DOKUMENTAUSZUG =>
DIE JUDEN UNTER DEN RÖMERN
Cäsars Verbündeter und späterer Rivale Pompejus hatte im Auftrag des Senats im Jahre 67 v. Chr. innerhalb weniger Monate in einer militärischen Polizeiaktion das Seeräuberunwesen im östlichen Mittelmeer beseitigt. Seither gehörten Kleinasien und Syrien zum Römischen Reich. Pompejus setzte 65 v. Chr. den letzten Seleukidenherrscher ab und eroberte 63 v. Chr. Jerusalem. Damit war auch Palästina ins Römische Reich eingegliedert. Wie in anderen Provinzen Roms amtierten in Judäa römische Statthalter (Präfekten).
37–4 v. Chr.

Gesammelte Dateneinträge:

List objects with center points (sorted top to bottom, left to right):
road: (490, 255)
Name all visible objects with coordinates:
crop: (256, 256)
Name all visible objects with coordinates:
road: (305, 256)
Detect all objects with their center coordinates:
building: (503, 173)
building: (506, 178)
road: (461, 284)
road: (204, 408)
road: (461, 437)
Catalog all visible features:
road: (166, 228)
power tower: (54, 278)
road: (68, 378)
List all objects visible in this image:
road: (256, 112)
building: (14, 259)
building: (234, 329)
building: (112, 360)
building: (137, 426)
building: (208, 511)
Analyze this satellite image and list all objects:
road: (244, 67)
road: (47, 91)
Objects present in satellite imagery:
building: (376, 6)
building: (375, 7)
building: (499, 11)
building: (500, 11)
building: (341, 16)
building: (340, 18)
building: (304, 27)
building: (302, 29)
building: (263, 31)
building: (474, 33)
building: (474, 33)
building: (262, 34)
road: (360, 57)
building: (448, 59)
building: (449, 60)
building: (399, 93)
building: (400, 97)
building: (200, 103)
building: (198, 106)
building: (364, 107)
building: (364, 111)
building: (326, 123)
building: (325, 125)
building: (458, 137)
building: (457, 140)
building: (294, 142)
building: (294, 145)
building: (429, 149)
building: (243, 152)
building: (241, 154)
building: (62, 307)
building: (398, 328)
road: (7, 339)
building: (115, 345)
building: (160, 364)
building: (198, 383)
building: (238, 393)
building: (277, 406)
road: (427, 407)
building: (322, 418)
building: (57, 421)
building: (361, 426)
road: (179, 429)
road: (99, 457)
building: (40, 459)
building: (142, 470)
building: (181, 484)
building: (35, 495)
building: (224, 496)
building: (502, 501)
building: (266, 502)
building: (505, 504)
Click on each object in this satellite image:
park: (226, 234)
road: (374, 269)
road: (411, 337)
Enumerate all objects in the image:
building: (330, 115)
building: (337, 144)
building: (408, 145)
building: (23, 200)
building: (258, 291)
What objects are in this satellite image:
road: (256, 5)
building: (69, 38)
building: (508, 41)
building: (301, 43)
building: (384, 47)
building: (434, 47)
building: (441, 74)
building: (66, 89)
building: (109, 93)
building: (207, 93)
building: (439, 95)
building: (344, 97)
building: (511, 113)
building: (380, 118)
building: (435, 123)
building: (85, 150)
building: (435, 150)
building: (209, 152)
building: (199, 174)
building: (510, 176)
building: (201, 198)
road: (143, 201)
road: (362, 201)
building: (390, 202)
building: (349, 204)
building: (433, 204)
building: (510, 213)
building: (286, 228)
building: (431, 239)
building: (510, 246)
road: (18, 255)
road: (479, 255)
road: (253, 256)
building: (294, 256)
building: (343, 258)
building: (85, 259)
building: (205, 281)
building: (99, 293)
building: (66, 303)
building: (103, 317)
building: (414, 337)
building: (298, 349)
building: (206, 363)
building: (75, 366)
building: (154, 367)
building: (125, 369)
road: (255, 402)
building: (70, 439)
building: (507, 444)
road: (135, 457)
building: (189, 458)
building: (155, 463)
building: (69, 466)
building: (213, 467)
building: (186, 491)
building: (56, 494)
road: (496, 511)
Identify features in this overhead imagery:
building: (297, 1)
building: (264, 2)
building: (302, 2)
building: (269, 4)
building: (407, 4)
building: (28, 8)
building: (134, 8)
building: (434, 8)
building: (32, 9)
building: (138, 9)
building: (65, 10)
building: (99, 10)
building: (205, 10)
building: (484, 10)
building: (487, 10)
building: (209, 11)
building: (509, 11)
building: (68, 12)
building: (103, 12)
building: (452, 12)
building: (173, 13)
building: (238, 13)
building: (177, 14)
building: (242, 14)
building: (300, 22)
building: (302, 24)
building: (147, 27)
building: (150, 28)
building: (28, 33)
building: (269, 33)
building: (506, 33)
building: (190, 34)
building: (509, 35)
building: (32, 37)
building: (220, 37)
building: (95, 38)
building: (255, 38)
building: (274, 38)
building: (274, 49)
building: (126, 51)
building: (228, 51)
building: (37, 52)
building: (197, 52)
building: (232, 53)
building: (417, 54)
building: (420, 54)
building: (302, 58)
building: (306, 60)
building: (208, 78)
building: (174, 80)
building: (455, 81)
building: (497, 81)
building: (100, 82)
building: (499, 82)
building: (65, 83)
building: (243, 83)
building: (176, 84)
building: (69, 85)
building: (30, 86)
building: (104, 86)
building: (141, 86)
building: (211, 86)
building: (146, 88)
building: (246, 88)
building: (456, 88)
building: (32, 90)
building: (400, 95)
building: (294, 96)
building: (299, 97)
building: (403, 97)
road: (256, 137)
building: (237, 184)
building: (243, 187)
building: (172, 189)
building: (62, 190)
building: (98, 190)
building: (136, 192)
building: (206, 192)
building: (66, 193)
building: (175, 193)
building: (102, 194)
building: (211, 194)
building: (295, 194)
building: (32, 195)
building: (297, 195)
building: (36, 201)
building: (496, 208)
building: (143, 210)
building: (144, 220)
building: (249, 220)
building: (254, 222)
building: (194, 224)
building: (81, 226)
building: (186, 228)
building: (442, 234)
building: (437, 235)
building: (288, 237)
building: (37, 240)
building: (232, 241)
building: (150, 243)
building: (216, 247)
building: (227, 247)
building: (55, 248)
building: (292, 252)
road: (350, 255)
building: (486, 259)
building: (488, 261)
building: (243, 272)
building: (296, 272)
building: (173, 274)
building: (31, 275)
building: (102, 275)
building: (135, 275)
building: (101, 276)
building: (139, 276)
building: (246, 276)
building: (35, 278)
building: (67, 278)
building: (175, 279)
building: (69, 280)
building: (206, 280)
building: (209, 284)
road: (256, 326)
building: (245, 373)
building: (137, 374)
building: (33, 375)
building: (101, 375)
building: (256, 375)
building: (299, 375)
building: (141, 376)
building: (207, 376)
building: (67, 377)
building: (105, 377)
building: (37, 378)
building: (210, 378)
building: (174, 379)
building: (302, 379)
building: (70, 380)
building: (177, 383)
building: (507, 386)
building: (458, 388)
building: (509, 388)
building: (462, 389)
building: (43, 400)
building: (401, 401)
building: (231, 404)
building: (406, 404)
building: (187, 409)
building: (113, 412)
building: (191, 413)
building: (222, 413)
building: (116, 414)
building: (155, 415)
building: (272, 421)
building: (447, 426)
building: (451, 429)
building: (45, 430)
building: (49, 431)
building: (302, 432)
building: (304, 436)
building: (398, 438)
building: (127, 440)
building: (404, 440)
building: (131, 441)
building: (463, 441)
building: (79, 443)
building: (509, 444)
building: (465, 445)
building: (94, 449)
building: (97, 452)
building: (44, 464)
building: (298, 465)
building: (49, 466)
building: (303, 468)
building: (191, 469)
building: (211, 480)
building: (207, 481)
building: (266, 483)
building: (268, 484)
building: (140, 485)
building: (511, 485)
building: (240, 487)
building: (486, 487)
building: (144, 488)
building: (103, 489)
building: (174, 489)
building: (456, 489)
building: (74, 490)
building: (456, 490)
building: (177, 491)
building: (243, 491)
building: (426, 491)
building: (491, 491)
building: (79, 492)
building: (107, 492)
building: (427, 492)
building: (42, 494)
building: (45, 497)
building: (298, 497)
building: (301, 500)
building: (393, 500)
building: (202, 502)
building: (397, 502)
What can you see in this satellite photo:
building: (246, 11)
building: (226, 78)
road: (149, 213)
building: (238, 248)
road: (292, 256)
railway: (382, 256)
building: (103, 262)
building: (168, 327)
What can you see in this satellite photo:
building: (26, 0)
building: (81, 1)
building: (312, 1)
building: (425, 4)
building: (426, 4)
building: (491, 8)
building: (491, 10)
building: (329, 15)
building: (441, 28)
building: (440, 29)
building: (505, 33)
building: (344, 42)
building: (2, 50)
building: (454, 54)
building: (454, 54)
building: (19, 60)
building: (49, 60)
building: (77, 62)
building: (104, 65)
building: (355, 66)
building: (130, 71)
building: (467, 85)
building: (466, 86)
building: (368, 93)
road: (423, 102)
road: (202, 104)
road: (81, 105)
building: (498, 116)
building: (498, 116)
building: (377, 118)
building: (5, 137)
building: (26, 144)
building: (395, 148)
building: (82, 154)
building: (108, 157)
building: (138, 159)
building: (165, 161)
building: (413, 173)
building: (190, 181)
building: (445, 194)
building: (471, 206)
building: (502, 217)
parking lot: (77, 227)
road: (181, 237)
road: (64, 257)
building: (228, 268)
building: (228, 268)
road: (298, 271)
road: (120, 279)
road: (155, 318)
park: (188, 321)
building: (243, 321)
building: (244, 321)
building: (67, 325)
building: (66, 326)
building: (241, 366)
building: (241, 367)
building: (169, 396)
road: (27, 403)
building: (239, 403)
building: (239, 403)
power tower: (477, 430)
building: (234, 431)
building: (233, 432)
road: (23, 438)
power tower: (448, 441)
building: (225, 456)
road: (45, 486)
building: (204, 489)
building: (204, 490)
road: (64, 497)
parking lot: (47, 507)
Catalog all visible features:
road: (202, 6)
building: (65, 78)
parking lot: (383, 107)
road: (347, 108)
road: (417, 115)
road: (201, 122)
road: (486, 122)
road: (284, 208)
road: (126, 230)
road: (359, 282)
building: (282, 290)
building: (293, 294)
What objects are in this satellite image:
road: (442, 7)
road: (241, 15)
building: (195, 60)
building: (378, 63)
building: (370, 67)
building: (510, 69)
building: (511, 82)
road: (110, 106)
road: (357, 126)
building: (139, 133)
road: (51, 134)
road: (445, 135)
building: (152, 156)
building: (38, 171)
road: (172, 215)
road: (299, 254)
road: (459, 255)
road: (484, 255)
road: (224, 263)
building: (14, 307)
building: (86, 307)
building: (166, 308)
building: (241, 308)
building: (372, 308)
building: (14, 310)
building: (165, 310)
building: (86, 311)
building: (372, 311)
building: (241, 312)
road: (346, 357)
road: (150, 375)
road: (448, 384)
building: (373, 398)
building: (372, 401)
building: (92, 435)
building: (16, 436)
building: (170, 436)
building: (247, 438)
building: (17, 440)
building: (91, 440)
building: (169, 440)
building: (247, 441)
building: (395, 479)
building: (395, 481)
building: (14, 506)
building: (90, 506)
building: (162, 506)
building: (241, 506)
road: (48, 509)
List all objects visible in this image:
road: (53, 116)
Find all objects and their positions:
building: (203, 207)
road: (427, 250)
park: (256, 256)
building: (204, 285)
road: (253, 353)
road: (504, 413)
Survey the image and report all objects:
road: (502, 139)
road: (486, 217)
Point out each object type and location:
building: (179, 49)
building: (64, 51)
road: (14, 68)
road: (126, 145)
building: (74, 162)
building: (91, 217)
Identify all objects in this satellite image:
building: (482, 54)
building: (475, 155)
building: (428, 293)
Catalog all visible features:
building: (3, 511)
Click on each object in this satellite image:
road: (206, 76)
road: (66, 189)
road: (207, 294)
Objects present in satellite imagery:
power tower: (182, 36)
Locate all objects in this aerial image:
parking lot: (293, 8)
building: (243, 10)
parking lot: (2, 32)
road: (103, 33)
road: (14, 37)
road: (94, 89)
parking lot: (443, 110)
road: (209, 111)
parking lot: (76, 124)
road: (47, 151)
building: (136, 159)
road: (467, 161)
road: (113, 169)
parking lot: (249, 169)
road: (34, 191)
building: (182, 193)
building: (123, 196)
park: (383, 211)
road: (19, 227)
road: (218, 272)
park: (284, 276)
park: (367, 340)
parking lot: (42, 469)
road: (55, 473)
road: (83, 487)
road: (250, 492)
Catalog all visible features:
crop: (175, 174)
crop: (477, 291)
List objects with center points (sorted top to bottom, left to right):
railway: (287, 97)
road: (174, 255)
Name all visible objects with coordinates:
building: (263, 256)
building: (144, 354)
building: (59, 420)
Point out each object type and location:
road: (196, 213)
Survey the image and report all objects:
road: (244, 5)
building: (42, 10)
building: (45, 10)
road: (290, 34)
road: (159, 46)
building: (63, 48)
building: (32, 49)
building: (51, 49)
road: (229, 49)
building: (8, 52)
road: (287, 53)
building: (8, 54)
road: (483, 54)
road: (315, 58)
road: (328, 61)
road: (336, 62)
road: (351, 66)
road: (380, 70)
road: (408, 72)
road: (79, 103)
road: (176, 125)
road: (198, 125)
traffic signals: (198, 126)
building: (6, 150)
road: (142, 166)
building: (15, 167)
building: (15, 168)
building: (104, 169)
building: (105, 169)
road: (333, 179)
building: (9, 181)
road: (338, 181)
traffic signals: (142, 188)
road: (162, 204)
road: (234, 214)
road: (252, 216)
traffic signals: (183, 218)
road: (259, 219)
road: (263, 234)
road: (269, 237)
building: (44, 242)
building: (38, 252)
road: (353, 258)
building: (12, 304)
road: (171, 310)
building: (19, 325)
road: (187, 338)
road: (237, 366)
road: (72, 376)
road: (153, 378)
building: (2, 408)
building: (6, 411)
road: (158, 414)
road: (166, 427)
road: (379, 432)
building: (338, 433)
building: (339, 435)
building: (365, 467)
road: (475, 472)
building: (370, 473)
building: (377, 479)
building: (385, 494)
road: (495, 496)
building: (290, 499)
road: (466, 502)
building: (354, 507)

AUFGABEN =>
A) In welchem Jahr eroberte Pompejus laut dem Text über die Juden unter den Römern Jerusalem?
B) Fasse den Text über die Juden unter den Römern in zwei Sätzen zusammen.
C) Setze den Text über die Juden unter den Römern im Anschluss an die Zeitangabe „37–4 v. Chr.“ fort.
Die Einträge stehen in keinem Zusammenhang mit dem Text über die Juden unter den Römern.

ERGEBNISSE =>
A) Im Jahre 63 v. Chr.

B) Pompejus beseitigte 67 v. Chr. im Auftrag des Senats das Seeräuberunwesen im östlichen Mittelmeer, und seither gehörten Kleinasien und Syrien zum Römischen Reich. Nachdem er 65 v. Chr. den letzten Seleukidenherrscher abgesetzt und 63 v. Chr. Jerusalem erobert hatte, war auch Palästina ins Römische Reich eingegliedert, und in Judäa amtierten römische Statthalter.

C)
HERODES 37 v. Chr. wurde Herodes der Große von den Römern als König in ganz Palästina (Judäa, Galiläa, Samaria) eingesetzt: Er rottete die Hasmonäer aus, die den erfolgreichen Makkabäer-Aufstand angeführt hatten, und schaffte mit römischer Militärhilfe ein verhältnismäßig selbstständiges Staatsgebilde. Der römische Präfekt erweiterte den Tempel von Jerusalem so beträchtlich, dass dieser auch Tempel des Herodes genannt wird. Unter seiner Herrschaft erlebte Judäa eine glanzvolle Blüte mit dementsprechenden Dekadenzerscheinungen. Dieser Herodes der Große war ein skrupelloser Gewaltherrscher, von Juden wie später von den Christen gleichermaßen verabscheut. Aber der angebliche Kindermord im Neuen Testament ist nur im Matthäus-Evangelium erwähnt, sonst nicht historisch verbürgt.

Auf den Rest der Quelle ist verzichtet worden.